Sentimentalmente, Oppie fue también un tipo peculiar. Se casó con una bióloga con la que tuvo dos hijos y a la que convirtió en una aburrida ama de casa de Los Álamos que se refugió en el alcohol, pero siguió manteniendo una relación esporádica con la novia comunista de su juventud, que acabó muerta en extrañas circunstancias, desnuda junto a la bañera y con la cabeza bajo el agua, un improbable suicidio tras el que muchos vieron la mano del FBI, que investigaba a Oppenheimer mientras éste trabajaba en su bomba. Por el documental del señor Cassel desfilan unos cuantos científicos, un nieto de Oppie y hasta Christopher Nolan, sentando cátedra como tiene por costumbre y al que solo le falta recordarnos que no nos perdamos bajo ninguna circunstancia su biopic de marras. Entre ellos y las apariciones del interesado, se acaba uno haciendo una idea bastante aproximada de quién fue Robert Oppenheimer, un tipo interesante, culto, carismático, atormentado y con tendencias depresivas que quiso poner fin a las guerras de la manera más radical posible (y más dañina para su precario equilibrio mental).

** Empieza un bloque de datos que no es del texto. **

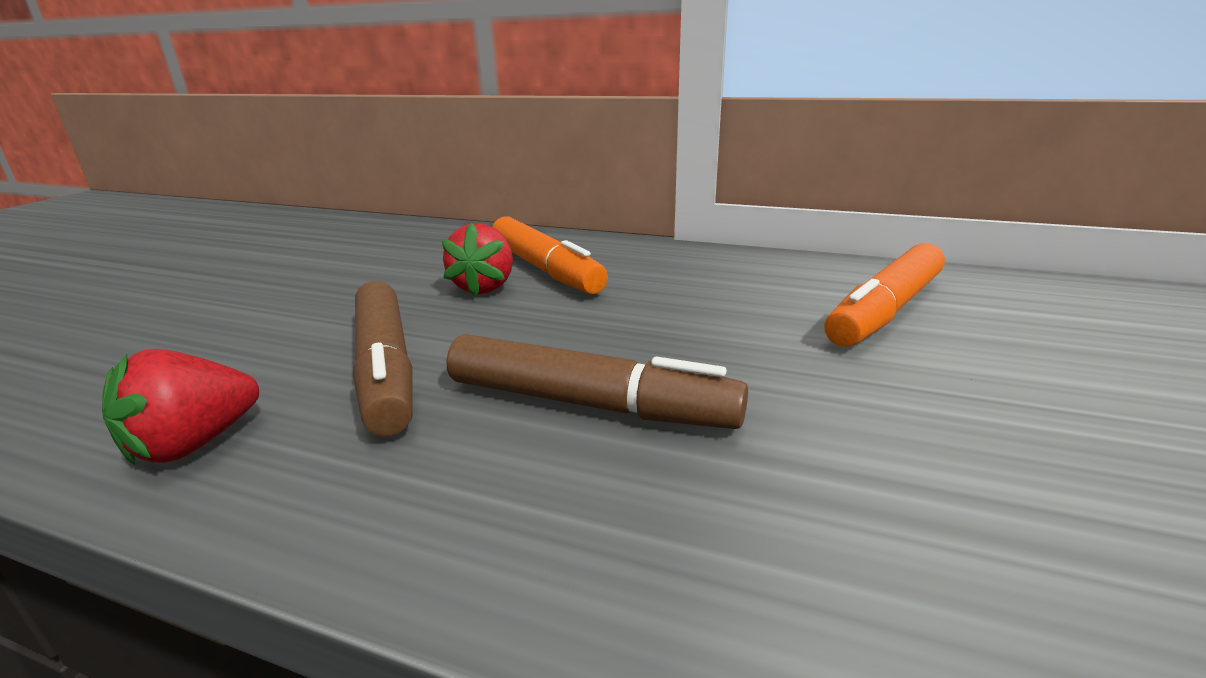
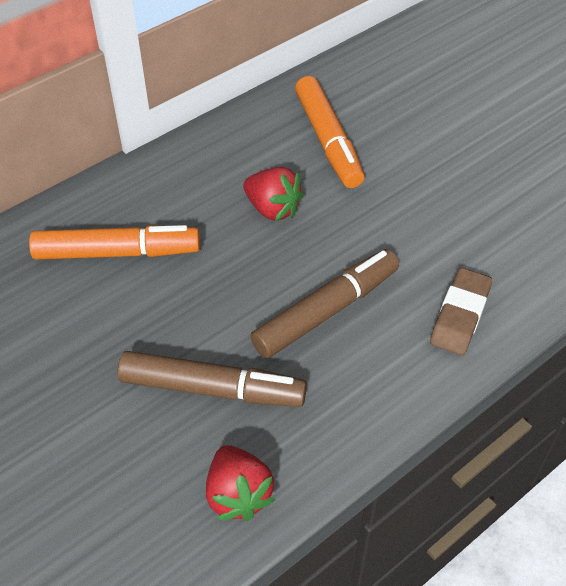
camera: 60 degrees left, 25 degrees up
red strawberry [442,223,513,297] -> red strawberry moved to [243,167,304,221]
none -> brown eraser [430,268,492,355]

Nuestro héroe cayó en desgracia cuando se opuso a la creación de la bomba de hidrógeno, que convertía a la atómica en un petardo de la noche de San Juan. Según él, era innecesaria. Así se lo hizo saber al presidente Harry Truman, quien le cogió una manía instantánea y llegó incluso a echarlo de su despacho con cajas destempladas. El senador McCarthy se encargó de clavar el último clavo en su ataúd, desenterrando sus viejas (y olvidadas) simpatías comunistas y contribuyendo significativamente a su caída en desgracia. Oppie no hizo nada para defenderse. Se dejó eliminar de la manera más fatalista posible, como si pensara, tal vez, que de alguna manera había que pagar por los miles de muertos de Hiroshima y Nagasaki (Enola Gay, you should have stayed at home yesterday, cantarían años después Orchestral Manoeuvres in the Dark). Volvió a la docencia. Siguió consagrado al chainsmoking. Reventó poco antes de cumplir los 63 años.
Si Oppenheimer nos sigue resultando fascinante es gracias a sus contradicciones. Era un científico, un intelectual y un humanista, pero, al mismo tiempo, un destructor de mundos, aunque fuese, según él, para permitir el nacimiento de otros mejores. To end all war: Oppenheimer and the atomic bomb es un excelente retrato de alguien con el que no sé qué habrá hecho Christopher Nolan, pero ya me lo contarán los mismos que hayan ido a ver las aventuras neo feministas de Barbie. O no.